The Pentagon on Wednesday ordered Oshkosh [OSK] to cease work on the Joint Light Tactical Vehicle (JLTV), pending a protest by losing competitor Lockheed Martin [LMT].

Oshkosh on Aug. 24 won an initial $6.7 billion contract for low-rate initial production of the JLTV, besting incumbent Humvee manufacturer AM General and Lockheed Martin. The full program for more than 55,000 trucks is worth an estimated $30 billion.

JLTV Photo: Oshkosh Defense
Photo: Oshkosh Defense

Oshkosh’s light combat tactical all-terrain vehicle (L-ATV) beats out incumbent Humvee manufacturer AM General and a Lockheed Martin-BAE Systems team for the enormous contract to build the first 17,000 of more than 55,000 JLTVs for the Army and Marine Corps.

Lockheed Martin earlier this week filed a protest with the Government Accountability Office (GAO), which will file a report on the protest within 30 days (Defense Daily, Sept. 9) . Lockheed Martin then will have another 10 days to argue why its JLTV candidate was the better vehicle and a better value for the Defense Department.

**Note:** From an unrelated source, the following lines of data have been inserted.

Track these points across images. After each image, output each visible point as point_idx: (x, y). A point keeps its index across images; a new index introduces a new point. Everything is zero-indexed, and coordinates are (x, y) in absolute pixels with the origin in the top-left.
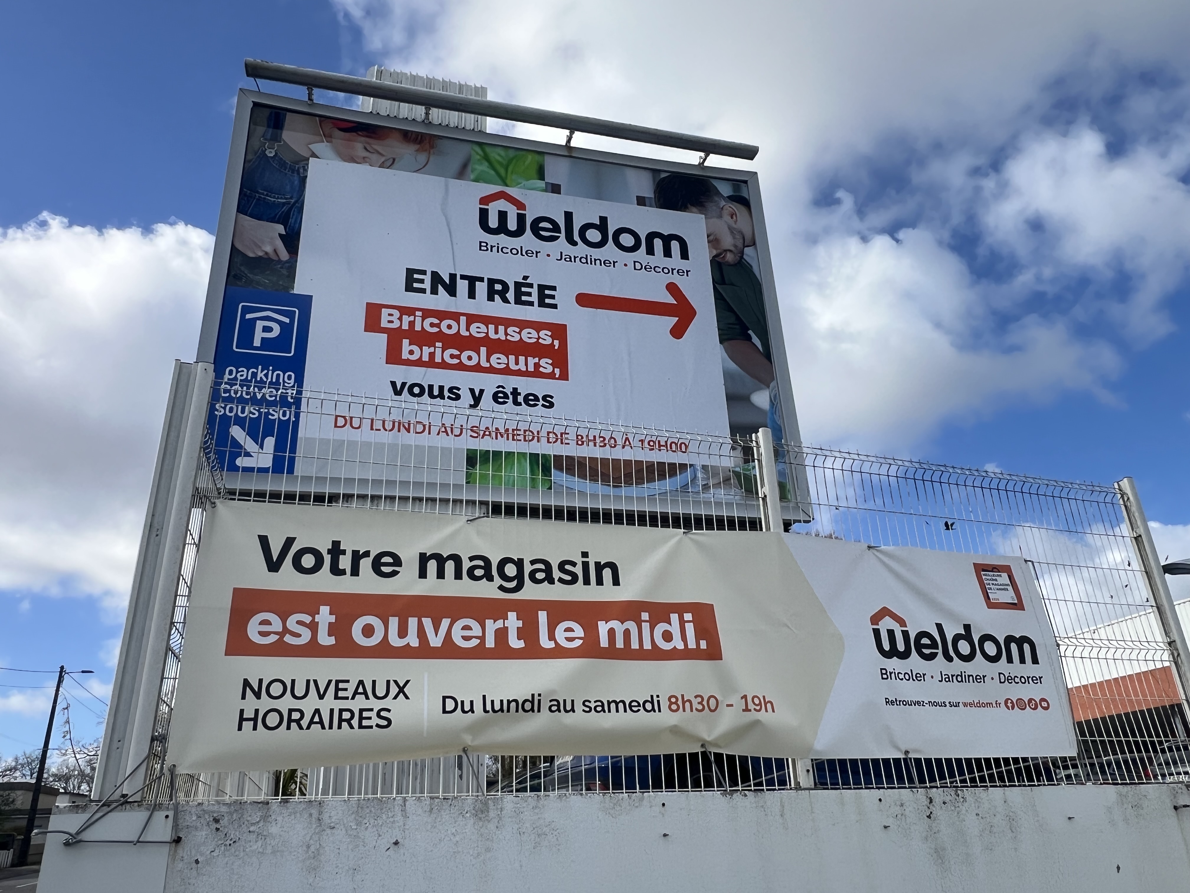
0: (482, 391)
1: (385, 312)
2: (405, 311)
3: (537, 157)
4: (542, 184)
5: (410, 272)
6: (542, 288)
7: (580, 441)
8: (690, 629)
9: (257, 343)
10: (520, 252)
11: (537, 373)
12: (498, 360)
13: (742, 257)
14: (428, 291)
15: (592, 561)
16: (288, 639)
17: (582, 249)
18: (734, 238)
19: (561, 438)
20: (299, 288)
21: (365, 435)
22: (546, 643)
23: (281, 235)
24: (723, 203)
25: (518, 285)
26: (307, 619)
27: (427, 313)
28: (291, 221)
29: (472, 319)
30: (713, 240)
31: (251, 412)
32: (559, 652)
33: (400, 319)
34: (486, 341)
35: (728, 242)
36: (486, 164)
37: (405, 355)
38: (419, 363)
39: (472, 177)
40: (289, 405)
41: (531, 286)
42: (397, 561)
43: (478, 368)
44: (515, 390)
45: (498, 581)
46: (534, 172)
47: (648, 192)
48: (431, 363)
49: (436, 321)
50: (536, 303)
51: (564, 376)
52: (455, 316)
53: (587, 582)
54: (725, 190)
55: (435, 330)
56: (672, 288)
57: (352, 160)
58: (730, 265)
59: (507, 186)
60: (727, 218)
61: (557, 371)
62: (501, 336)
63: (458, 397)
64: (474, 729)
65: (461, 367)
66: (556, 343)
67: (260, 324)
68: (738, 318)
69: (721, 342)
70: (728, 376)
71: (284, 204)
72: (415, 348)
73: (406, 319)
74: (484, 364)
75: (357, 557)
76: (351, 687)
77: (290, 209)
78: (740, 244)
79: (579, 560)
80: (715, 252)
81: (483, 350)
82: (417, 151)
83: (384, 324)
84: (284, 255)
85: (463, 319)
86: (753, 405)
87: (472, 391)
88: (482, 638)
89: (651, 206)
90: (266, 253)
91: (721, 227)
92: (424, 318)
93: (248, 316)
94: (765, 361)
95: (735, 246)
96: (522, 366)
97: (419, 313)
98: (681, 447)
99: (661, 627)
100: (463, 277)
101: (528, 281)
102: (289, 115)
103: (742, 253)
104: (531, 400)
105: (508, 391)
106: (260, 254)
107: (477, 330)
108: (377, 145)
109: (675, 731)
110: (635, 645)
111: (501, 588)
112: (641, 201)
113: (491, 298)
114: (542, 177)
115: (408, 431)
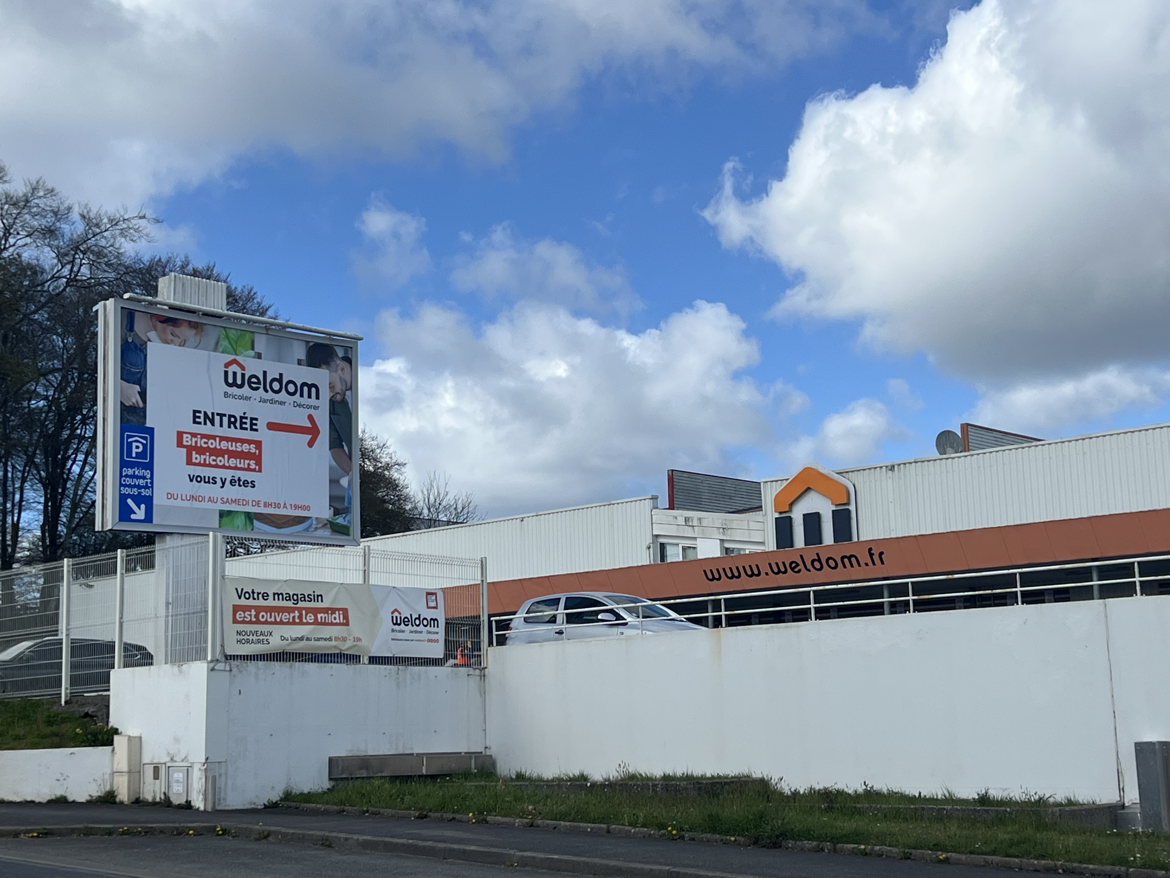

The GAO must issue a decision on the protest within 100 days of a protest being filed, which would be around Dec. 18, though it could either uphold or dismiss Lockheed Martin’s protest any time before that date.

Contracting officers are required to halt work on a contract after being notified of a protest to the GAO, an Army spokesman said in a statement.

“The JLTV program office has been notified by GAO of a filed protest, and a stay of contract performance has been issued,” the Army said. “The program will continue to fully comply with applicable regulations, and we remain confident that the JLTV program is well positioned to provide our soldiers and Marines a substantial capability improvement while remaining affordable for America’s taxpayers.”

By request, all three JLTV competitors were briefed on the performance of their vehicles following the contract award. AM General decided it would forego a protest and instead focus on maintaining and modernizing the Army and Marine Corps’ remaining Humvees, which number more than 160,000. The company almost immediately was rewarded with a $428 million contract to build ambulance-configured Humvees for the Army.

In the wake of Lockheed Martin’s protest and based on its own briefing on the government’s decision, Oshkosh insisted it had been fairly awarded the JLTV contract.

“The U.S. Army conducted a thorough and highly-disciplined evaluation for the JLTV production program to reach a clear conclusion:  the Oshkosh JLTV is the most capable vehicle for our troops, and the best value for the American taxpayer.  Oshkosh is honored to be chosen for this critical program,” said Oshkosh spokeswoman Jennifer Christiansen.

“Following the U.S. Army’s debrief to Oshkosh regarding the results of the evaluation, we are more confident than ever that the Department of Defense’s decision to award the JLTV contract to Oshkosh will be upheld,” she said in a statement to Defense Daily. “ Ultimately, and most importantly, our nation’s brave Soldiers and Marines will get the best vehicle to keep them safe during future missions. Our employees stand ready to begin executing this critical program to produce these life-saving vehicles for the Army and Marine Corps.”